Directive: Please repeat only these lines, exactly: the one containing "KEFI-62, status: Backlog -> Prêt" and all that come after it in the material.
* * * * *
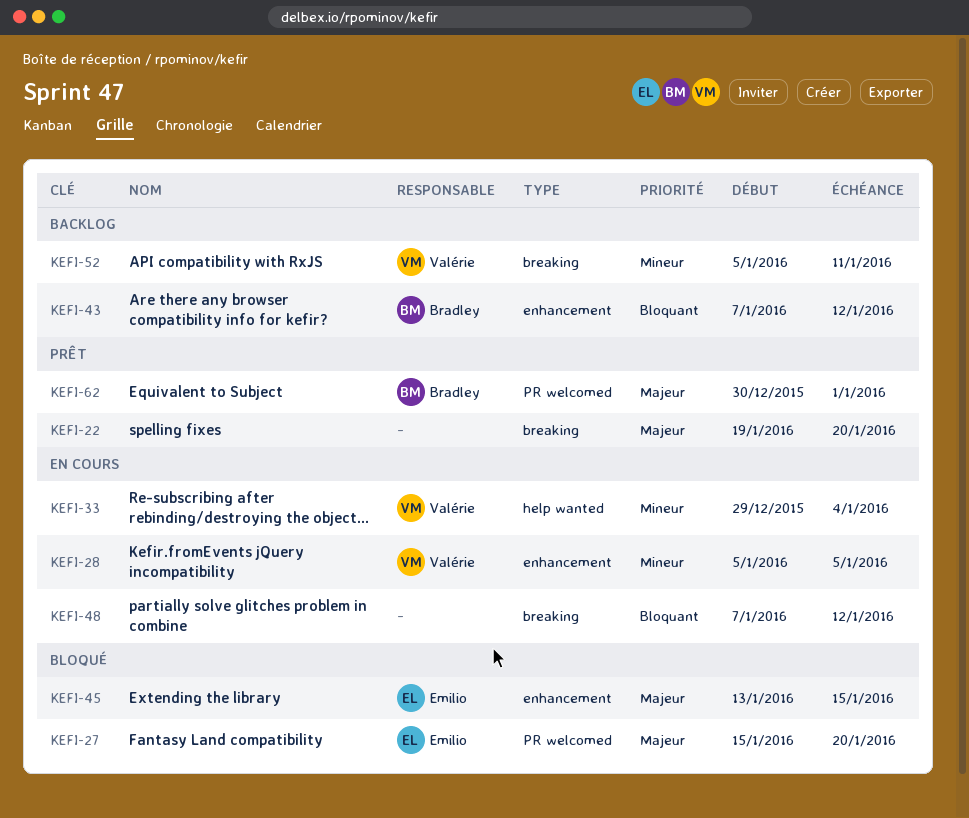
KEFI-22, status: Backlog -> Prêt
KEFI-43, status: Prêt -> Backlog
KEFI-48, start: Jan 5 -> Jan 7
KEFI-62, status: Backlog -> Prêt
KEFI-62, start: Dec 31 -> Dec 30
* * * * *
Response below:
KEFI-62, status: Backlog -> Prêt
KEFI-62, start: Dec 31 -> Dec 30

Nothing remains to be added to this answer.